Some observations from “If Democrats Want to Win 2024, They Need to Punch Back Hard” by Mark Green at The Nation:
While it’s obviously hard to predict what issues will dominate the next cycle, lessons from the midterms should inspire Democrats to get back on the offense as soon as early 2023, which the fractious speakership fight can only encourage.
For starters, that means tattooing a very unpopular Trump (plunging to only 31 percent favorability rating in the most recent Quinnipiac poll) on nearly all Republican nominees. He’s the product of their party. And whether he ends up running seriously or not, Trump has the potential to destroy the brand of the GOP for a generation—especially after the six currently sitting criminal grand juries conclude their work.
Failing to do so would be like ignoring the disgraced Nixon in 1974 because he was no longer “on the ballot.” Republican candidates who have been either complicit or silent during Trump’s carnage need to be held politically accountable for shredding the truth and the law. Herbert Hoover was a Democratic piñata for some 50 years; the Republicans ran against Jimmy Carter for 20. Trump should be radioactive at least as long.
Green notes further, “An effective response would not mean merely piling even more Trump scandals onto the existing mountain of them, which largely worsens scandal fatigue among weary voters and a cynical media. More urgent are memorable messages and vivid metaphors that tie together the thousands of separate lies and scandals that already add up to the singular truth that the whole is greater than the sum of its parts when it comes to both Don and Ron.”
Will “pocketbook populism” combined with tougher attacks against the Republican’s contempt for democracy and economic policies favoring billionaires be enough to help Democrats gain ground in 2024? Green argues:
As lower inflation, more jobs, cleaner air, and lower drug prices take effect by the next election, some swing voters may take notice.

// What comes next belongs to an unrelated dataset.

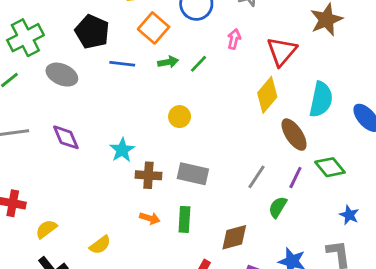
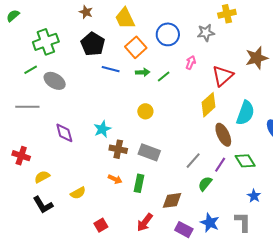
gray ellipse: (62, 75) -> (55, 81), moved
purple diamond: (66, 137) -> (64, 133), moved

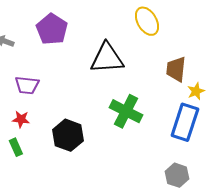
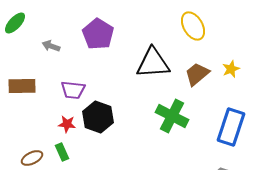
brown trapezoid: (176, 69) -> (197, 74), moved, turned 44
yellow star: (196, 91) -> (231, 69), moved
black hexagon: (68, 135) -> (98, 117), moved

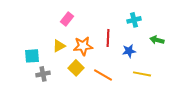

Can Democrats then run on both this pocketbook populism and an assault on GOP revanchism to create a “blue backlash”? There’s a new cadre of congressional talent in place to make that case—such as the eloquent House minority leader Hakeem Jeffries, constitutional lawyer Jamie Raskin, wunderkind AOC, and cable-guys Ted Lieu and Eric Swalwell—and keep Republicans on the ropes.
In this crucial interregnum before the transition of the 117th Congress to the 2024 general election, the test is who controls the narrative. Will it be the McCarthy-Greene regime asserting that “87,000 more IRS agents” is Big Brother? That cutting Social Security is essential even if it risks tanking the economy? That the Ethics Committee must be weakened? Or will it be the Jeffries-Raskin bloc responding that the 87,000 number is a Trump-level lie and a euphemism for what is in reality a “Billionaire’s Protection Act,” that failing to increase the debt limit will lead to a “Republican recession,” and that weakening the Ethics Committee is really just a Get-George-Santos-out-of-jail-free card?
Because if above-the-fray Democrats let them, Greene and Musk will be more than happy to flood the zone with their QAnon conspiracies and stochastic terrorism—after all, they are better at threatening violence than winning votes.
The genteel ‘above the fray’ strategy, combined though it was with some highly effective meddling in the adversary’s primaries, may have helped some Democrats in 2022. But 2024 is shaping up to be a brutal year for Democrats — if they don’t sharpen their attacks against Republicans.